In view of the widespread nature of the industry, its variability, and the mobility of its workforce, traditionally lacking in power and coherence, a devolved, multi-professional occupational health support system is needed to provide information and education, identify and measure hazards, offer health surveillance and treatment, and record exposures and morbidity, ideally evidence-based (22). There are many ways in which a support system can be established, depending on the country and its economic circumstances. Large companies, especially multinationals, are crucial in this context. They can force up and maintain consistently high standards wherever in the world they operate and often have their own in-house occupational health services. The industry itself waxes and wanes, and so do its profit margins and its feelings of responsibility to its workforce. The influence of trade unions worldwide has been varied. There is, however, growing public recognition that it is unethical for people to go to work in conditions which are inherently dangerous, damaging their health in the process—a similar sentiment to that which has developed towards child labor, now generally condemned.
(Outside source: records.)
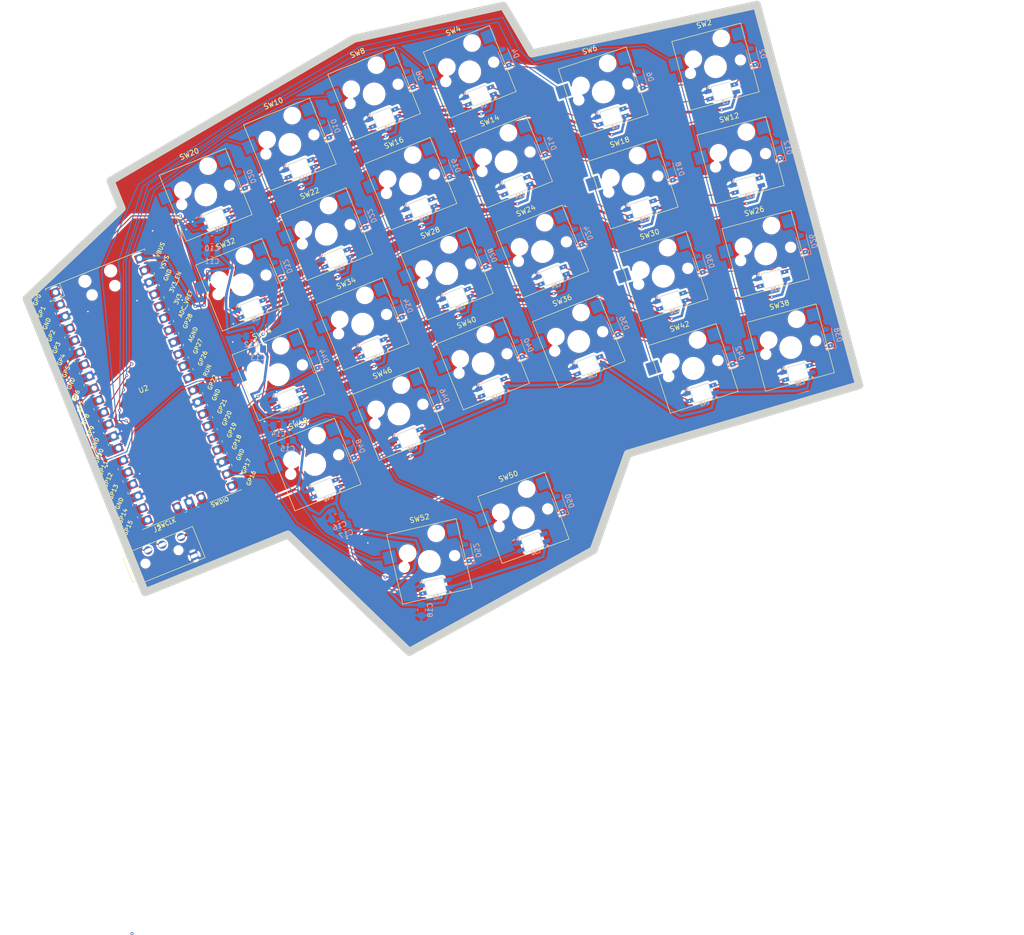
<source format=kicad_pcb>
(kicad_pcb
	(version 20241229)
	(generator "pcbnew")
	(generator_version "9.0")
	(general
		(thickness 1.6)
		(legacy_teardrops no)
	)
	(paper "A3")
	(layers
		(0 "F.Cu" signal)
		(2 "B.Cu" signal)
		(9 "F.Adhes" user "F.Adhesive")
		(11 "B.Adhes" user "B.Adhesive")
		(13 "F.Paste" user)
		(15 "B.Paste" user)
		(5 "F.SilkS" user "F.Silkscreen")
		(7 "B.SilkS" user "B.Silkscreen")
		(1 "F.Mask" user)
		(3 "B.Mask" user)
		(17 "Dwgs.User" user "User.Drawings")
		(19 "Cmts.User" user "User.Comments")
		(21 "Eco1.User" user "User.Eco1")
		(23 "Eco2.User" user "User.Eco2")
		(25 "Edge.Cuts" user)
		(27 "Margin" user)
		(31 "F.CrtYd" user "F.Courtyard")
		(29 "B.CrtYd" user "B.Courtyard")
		(35 "F.Fab" user)
		(33 "B.Fab" user)
		(39 "User.1" user)
		(41 "User.2" user)
		(43 "User.3" user)
		(45 "User.4" user)
		(47 "User.5" user)
		(49 "User.6" user)
		(51 "User.7" user)
		(53 "User.8" user)
		(55 "User.9" user)
	)
	(setup
		(pad_to_mask_clearance 0)
		(allow_soldermask_bridges_in_footprints no)
		(tenting front back)
		(pcbplotparams
			(layerselection 0x00000000_00000000_55555555_5755f5ff)
			(plot_on_all_layers_selection 0x00000000_00000000_00000000_00000000)
			(disableapertmacros no)
			(usegerberextensions no)
			(usegerberattributes yes)
			(usegerberadvancedattributes yes)
			(creategerberjobfile yes)
			(dashed_line_dash_ratio 12.000000)
			(dashed_line_gap_ratio 3.000000)
			(svgprecision 4)
			(plotframeref no)
			(mode 1)
			(useauxorigin no)
			(hpglpennumber 1)
			(hpglpenspeed 20)
			(hpglpendiameter 15.000000)
			(pdf_front_fp_property_popups yes)
			(pdf_back_fp_property_popups yes)
			(pdf_metadata yes)
			(pdf_single_document no)
			(dxfpolygonmode yes)
			(dxfimperialunits yes)
			(dxfusepcbnewfont yes)
			(psnegative no)
			(psa4output no)
			(plot_black_and_white yes)
			(sketchpadsonfab no)
			(plotpadnumbers no)
			(hidednponfab no)
			(sketchdnponfab yes)
			(crossoutdnponfab yes)
			(subtractmaskfromsilk no)
			(outputformat 1)
			(mirror no)
			(drillshape 0)
			(scaleselection 1)
			(outputdirectory "output/board_right/")
		)
	)
	(net 0 "")
	(net 1 "R_RX")
	(net 2 "Net-(D8-A)")
	(net 3 "Net-(D10-A)")
	(net 4 "Net-(D12-A)")
	(net 5 "Net-(D14-A)")
	(net 6 "Net-(D2-A)")
	(net 7 "Net-(D4-A)")
	(net 8 "Net-(D6-A)")
	(net 9 "Net-(D16-A)")
	(net 10 "Net-(D18-A)")
	(net 11 "Net-(D20-A)")
	(net 12 "R_C7")
	(net 13 "Net-(D48-A)")
	(net 14 "Net-(D24-A)")
	(net 15 "R_C6")
	(net 16 "Net-(D26-A)")
	(net 17 "Net-(D28-A)")
	(net 18 "R_C8")
	(net 19 "R_C9")
	(net 20 "R_C10")
	(net 21 "R_C11")
	(net 22 "R_R1")
	(net 23 "R_R2")
	(net 24 "R_R0")
	(net 25 "R_R4")
	(net 26 "R_RGB")
	(net 27 "R_R3")
	(net 28 "unconnected-(U2-GPIO2-Pad4)")
	(net 29 "Net-(D22-A)")
	(net 30 "unconnected-(U2-SWDIO-Pad43)")
	(net 31 "unconnected-(U2-AGND-Pad33)")
	(net 32 "unconnected-(U2-GPIO1-Pad2)_1")
	(net 33 "unconnected-(U2-GPIO22-Pad29)")
	(net 34 "unconnected-(U2-GPIO3-Pad5)")
	(net 35 "unconnected-(U2-ADC_VREF-Pad35)")
	(net 36 "unconnected-(U2-GPIO26_ADC0-Pad31)")
	(net 37 "unconnected-(U2-GPIO15-Pad20)")
	(net 38 "Net-(D30-A)")
	(net 39 "unconnected-(U2-GPIO13-Pad17)")
	(net 40 "unconnected-(U2-SWCLK-Pad41)")
	(net 41 "unconnected-(U2-RUN-Pad30)_1")
	(net 42 "unconnected-(U2-3V3_EN-Pad37)_1")
	(net 43 "unconnected-(U2-GPIO12-Pad16)")
	(net 44 "unconnected-(U2-GPIO16-Pad21)")
	(net 45 "unconnected-(U2-GPIO14-Pad19)")
	(net 46 "unconnected-(U2-3V3-Pad36)_1")
	(net 47 "unconnected-(U2-VSYS-Pad39)_1")
	(net 48 "unconnected-(U2-GPIO28_ADC2-Pad34)_1")
	(net 49 "unconnected-(U2-GPIO27_ADC1-Pad32)_1")
	(net 50 "GND")
	(net 51 "R_VBUS")
	(net 52 "Net-(D32-A)")
	(net 53 "Net-(D34-A)")
	(net 54 "Net-(D36-A)")
	(net 55 "Net-(D38-A)")
	(net 56 "Net-(D40-A)")
	(net 57 "Net-(D42-A)")
	(net 58 "Net-(D44-A)")
	(net 59 "Net-(D46-A)")
	(net 60 "Net-(D52-A)")
	(net 61 "Net-(L2-DIN)")
	(net 62 "Net-(D50-A)")
	(net 63 "Net-(L2-DOUT)")
	(net 64 "Net-(L4-DOUT)")
	(net 65 "Net-(L4-DIN)")
	(net 66 "Net-(L12-DIN)")
	(net 67 "Net-(L10-DIN)")
	(net 68 "Net-(L10-DOUT)")
	(net 69 "Net-(L12-DOUT)")
	(net 70 "Net-(L14-DOUT)")
	(net 71 "Net-(L14-DIN)")
	(net 72 "Net-(L16-DIN)")
	(net 73 "Net-(L22-DIN)")
	(net 74 "Net-(L24-DOUT)")
	(net 75 "Net-(L24-DIN)")
	(net 76 "Net-(L26-DOUT)")
	(net 77 "Net-(L26-DIN)")
	(net 78 "Net-(L28-DIN)")
	(net 79 "Net-(L34-DIN)")
	(net 80 "Net-(L36-DOUT)")
	(net 81 "Net-(L38-DOUT)")
	(net 82 "Net-(L36-DIN)")
	(net 83 "Net-(L38-DIN)")
	(net 84 "Net-(L40-DIN)")
	(net 85 "Net-(L46-DIN)")
	(net 86 "Net-(L50-DIN)")
	(net 87 "unconnected-(L50-DOUT-Pad2)")
	(net 88 "unconnected-(U2-GPIO27_ADC1-Pad32)")
	(net 89 "unconnected-(U2-3V3_EN-Pad37)")
	(net 90 "unconnected-(U2-GPIO2-Pad4)_1")
	(net 91 "unconnected-(U2-GPIO1-Pad2)")
	(net 92 "unconnected-(U2-VSYS-Pad39)")
	(net 93 "unconnected-(U2-3V3-Pad36)")
	(net 94 "unconnected-(U2-RUN-Pad30)")
	(net 95 "R_TX")
	(net 96 "unconnected-(U2-GPIO13-Pad17)_1")
	(net 97 "unconnected-(U2-ADC_VREF-Pad35)_1")
	(net 98 "unconnected-(U2-GPIO26_ADC0-Pad31)_1")
	(net 99 "unconnected-(U2-GPIO15-Pad20)_1")
	(net 100 "unconnected-(U2-GPIO3-Pad5)_1")
	(net 101 "unconnected-(U2-GPIO28_ADC2-Pad34)")
	(net 102 "unconnected-(U2-GPIO14-Pad19)_1")
	(net 103 "unconnected-(U2-SWCLK-Pad41)_1")
	(net 104 "unconnected-(U2-AGND-Pad33)_1")
	(net 105 "unconnected-(U2-GPIO16-Pad21)_1")
	(net 106 "unconnected-(U2-SWDIO-Pad43)_1")
	(net 107 "unconnected-(U2-GPIO22-Pad29)_1")
	(footprint "CherryMX_PCB_KailhSocket:CherryMX_1.00u_PCB_KailhSocket" (layer "F.Cu") (at 331.845666 79.296158 18))
	(footprint "CherryMX_PCB_KailhSocket:CherryMX_1.00u_PCB_KailhSocket" (layer "F.Cu") (at 356.89613 93.302671 15))
	(footprint "footprints:PJ-320A" (layer "F.Cu") (at 225.869285 135.10924 22))
	(footprint "CherryMX_PCB_KailhSocket:CherryMX_1.00u_PCB_KailhSocket" (layer "F.Cu") (at 275.040833 43.456022 22))
	(footprint "CherryMX_PCB_KailhSocket:CherryMX_1.00u_PCB_KailhSocket" (layer "F.Cu") (at 289.31334 78.781732 22))
	(footprint "CherryMX_PCB_KailhSocket:CherryMX_1.00u_PCB_KailhSocket" (layer "F.Cu") (at 258.504747 53.381148 22))
	(footprint "CherryMX_PCB_KailhSocket:CherryMX_1.00u_PCB_KailhSocket" (layer "F.Cu") (at 296.449604 96.444587 22))
	(footprint "CherryMX_PCB_KailhSocket:CherryMX_1.00u_PCB_KailhSocket" (layer "F.Cu") (at 265.64101 71.044003 22))
	(footprint "CherryMX_PCB_KailhSocket:CherryMX_1.00u_PCB_KailhSocket" (layer "F.Cu") (at 256.241188 98.631984 22))
	(footprint "CherryMX_PCB_KailhSocket:CherryMX_1.00u_PCB_KailhSocket" (layer "F.Cu") (at 337.732439 97.413775 18))
	(footprint "CherryMX_PCB_KailhSocket:CherryMX_1.00u_PCB_KailhSocket" (layer "F.Cu") (at 325.958892 61.178522 18))
	(footprint "CherryMX_PCB_KailhSocket:CherryMX_1.00u_PCB_KailhSocket" (layer "F.Cu") (at 263.377451 116.29484 22))
	(footprint "CherryMX_PCB_KailhSocket:CherryMX_1.00u_PCB_KailhSocket" (layer "F.Cu") (at 272.777273 88.706858 22))
	(footprint "CherryMX_PCB_KailhSocket:CherryMX_1.00u_PCB_KailhSocket" (layer "F.Cu") (at 279.913518 106.369713 22))
	(footprint "CherryMX_PCB_KailhSocket:CherryMX_1.00u_PCB_KailhSocket" (layer "F.Cu") (at 351.965628 74.90178 15))
	(footprint "CherryMX_PCB_KailhSocket:CherryMX_1.00u_PCB_KailhSocket" (layer "F.Cu") (at 249.104943 80.969129 22))
	(footprint "CherryMX_PCB_KailhSocket:CherryMX_1.00u_PCB_KailhSocket" (layer "F.Cu") (at 293.830457 39.10864 22))
	(footprint "CherryMX_PCB_KailhSocket:CherryMX_1.00u_PCB_KailhSocket" (layer "F.Cu") (at 347.035126 56.50089 15))
	(footprint "MCU_RaspberryPi_and_Boards:RPi_Pico_SMD_TH" (layer "F.Cu") (at 229.744 101.504466 22))
	(footprint "CherryMX_PCB_KailhSocket:CherryMX_1.00u_PCB_KailhSocket" (layer "F.Cu") (at 304.374461 126.765291 20))
	(footprint "CherryMX_PCB_KailhSocket:CherryMX_1.00u_PCB_KailhSocket" (layer "F.Cu") (at 285.912706 135.34282 13))
	(footprint "CherryMX_PCB_KailhSocket:CherryMX_1.00u_PCB_KailhSocket" (layer "F.Cu") (at 315.239228 92.097206 22))
	(footprint "CherryMX_PCB_KailhSocket:CherryMX_1.00u_PCB_KailhSocket" (layer "F.Cu") (at 342.104624 38.1 15))
	(footprint "CherryMX_PCB_KailhSocket:CherryMX_1.00u_PCB_KailhSocket" (layer "F.Cu") (at 241.96868 63.306274 22))
	(footprint "CherryMX_PCB_KailhSocket:CherryMX_1.00u_PCB_KailhSocket" (layer "F.Cu") (at 300.96672 56.771495 22))
	(footprint "CherryMX_PCB_KailhSocket:CherryMX_1.00u_PCB_KailhSocket" (layer "F.Cu") (at 308.102965 74.43435 22))
	(footprint "CherryMX_PCB_KailhSocket:CherryMX_1.00u_PCB_KailhSocket" (layer "F.Cu") (at 282.177096 61.118877 22))
	(footprint "CherryMX_PCB_KailhSocket:CherryMX_1.00u_PCB_KailhSocket" (layer "F.Cu") (at 320.072118 43.060905 18))
	(footprint "Capacitor_SMD:C_0805_2012Metric_Pad1.18x1.45mm_HandSolder" (layer "B.Cu") (at 256.2645 108.585))
	(footprint "Diode_SMD:D_SOD-123" (layer "B.Cu") (at 349.464978 36.127799 105))
	(footprint "Capacitor_SMD:C_0805_2012Metric_Pad1.18x1.45mm_HandSolder"
		(layer "B.Cu")
		(uuid "08cdcf29-09ec-479f-872f-8cb5c3355bd4")
		(at 268.986 128.397 20)
		(descr "Capacitor SMD 0805 (2012 Metric), square (rectangular) end terminal, IPC_7351 nominal with elongated pad for handsoldering. (Body size source: IPC-SM-782 page 76, https://www.pcb-3d.com/wordpress/wp-content/uploads/ipc-sm-782a_amendment_1_and_2.pdf, https://docs.google.com/spreadsheets/d/1BsfQQcO9C6DZCsRaXUlFlo91Tg2WpOkGARC1WS5S8t0/edit?usp=sharing), generated with kicad-footprint-generator")
		(tags "capacitor handsolder")
		(property "Reference" "C17"
			(at 0 1.68 20)
			(layer "B.SilkS")
			(uuid "af733dcb-c5ac-46a0-bb7b-2bf2da43ea8e")
			(effects
				(font
					(size 1 1)
					(thickness 0.15)
				)
				(justify mirror)
			)
		)
		(property "Value" "C 10uf"
			(at 0 -1.68 20)
			(layer "B.Fab")
			(uuid "b4be48fd-c7c0-4b7c-aef5-caca929faa35")
			(effects
				(font
					(size 1 1)
					(thickness 0.15)
				)
				(justify mirror)
			)
		)
		(property "Datasheet" ""
			(at 0 0 200)
			(unlocked yes)
			(layer "B.Fab")
			(hide yes)
			(uuid "2474dc5b-8798-488d-a04b-2a92e5cbb737")
			(effects
				(font
					(size 1.27 1.27)
					(thickness 0.15)
				)
				(justify mirror)
			)
		)
		(property "Description" "Unpolarized capacitor"
			(at 0 0 200)
			(unlocked yes)
			(layer "B.Fab")
			(hide yes)
			(uuid "12f12a0e-a097-4cbe-b2c0-7e54ce7eab43")
			(effects
				(font
					(size 1.27 1.27)
					(thickness 0.15)
				)
				(justify mirror)
			)
		)
		(property ki_fp_filters "C_*")
		(path "/9484dd21-ccdf-484d-899e-6825189e0a62")
		(sheetname "Root")
		(sheetfile "ergo-kola.kicad_sch")
		(attr smd)
		(fp_line
			(start 0.261252 -0.735)
			(end -0.261252 -0.735)
			(stroke
				(width 0.12)
				(type solid)
			)
			(layer "B.SilkS")
			(uuid "e3cb09b8-e741-4861-ac46-69d60262793c")
		)
		(fp_line
			(start 0.261252 0.735)
			(end -0.261252 0.735)
			(stroke
				(width 0.12)
				(type solid)
			)
			(layer "B.SilkS")
			(uuid "a251ffb8-3200-49ae-8d4f-e3270edca724")
		)
		(fp_line
			(start -1.88 -0.98)
			(end 1.88 -0.98)
			(stroke
				(width 0.05)
				(type solid)
			)
			(layer "B.CrtYd")
			(uuid "9272f002-db03-4b7a-94a2-3bc592a943f8")
		)
		(fp_line
			(start -1.88 0.98)
			(end -1.88 -0.98)
			(stroke
				(width 0.05)
				(type solid)
			)
			(layer "B.CrtYd")
			(uuid "fdd3b102-5762-4faa-98d2-0a77232a9ae3")
		)
		(fp_line
			(start 1.88 -0.98)
			(end 1.88 0.98)
			(stroke
				
... [1602320 chars truncated]
</source>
Industries tend to rise and fall, usually to be replaced by cleaner, safer, healthier alternatives. Others, the worst ones usually, are exported to less favored parts of the world. Construction, on the other hand, is bound to rise and rise and cannot, by its nature, be exported (unlike its workforce for whom work away from home is the rule rather than the exception). Progress in occupational safety has definitely been made in some countries, especially in new build. Workers in the less favored sectors, demolition, maintenance and refurbishment, and in developing countries need better health protection and the support of occupational health professionals.

The International Commission on Occupational Health (ICOH), through its specialist group dealing with the construction industry, is in a good position to highlight and compare work hazards in different countries, foster research and initiatives, and publish examples of good practice for all to learn from.